Simulations are a fantastic way to provide students with real-world experience without needing to leave the classroom. It’s an especially great method for building employability skills by immersing students in a virtual workplace.
Educational simulations can also build soft skills such as empathy, as a 2014 study on nursing students undertaking virtual patient interviews found.
You can offer simulations in your classroom by designing relevant instructional scenarios and enhancing them through augmented, virtual, or mixed reality tools.
While delivering virtual reality experiences in your classroom may seem out of reach, it is now more accessible thanks to organisations offering discounts and funding for universities.

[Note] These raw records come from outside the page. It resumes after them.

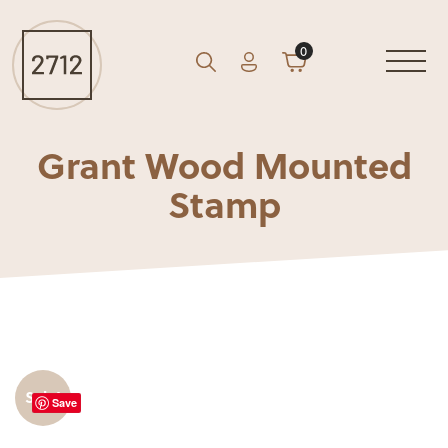
0
Account
Cart
GO
Search
Grant Wood Mounted
Stamp
Sale!
Save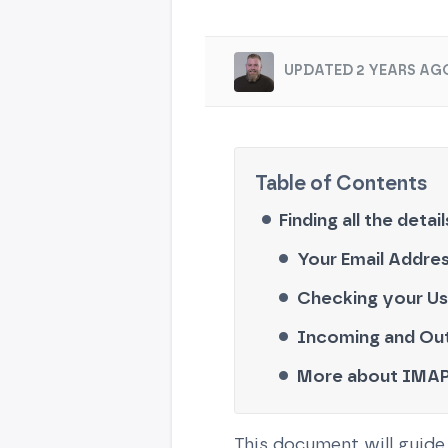
UPDATED 2 YEARS AG
Finding all the detai
Your Email Addre
Checking your U
Incoming and Out
More about IMAP
This document will guide 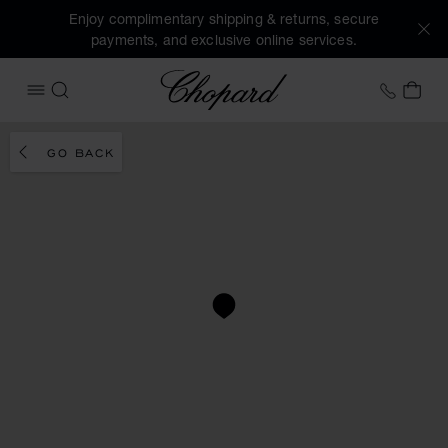
Enjoy complimentary shipping & returns, secure
payments, and exclusive online services.
Chopard
+46 8
MY 
OPEN MENU
SEARCH
GO BACK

You can also use mobile VR headsets connecting with a student’s smartphone, significantly reducing costs.
How Practera can help
Practera’s immersive learning platform has all the features you need to seamlessly design and deliver powerful immersive learning experiences. Using our specialised tools, you can achieve everything from creating custom learning pathways to accessing real-time analytics about student performance. When connecting with our team to access our project-based learning managed services, not only can we connect your students with global leaders to engage in real-world experiences, our platform also ensures you can monitor and track student progress throughout the course of their program.
It’s easier than ever to measure performance with the platform’s smart progress tracking tools and 360° feedback features—all of which you can access through our intuitive mobile or web apps anytime.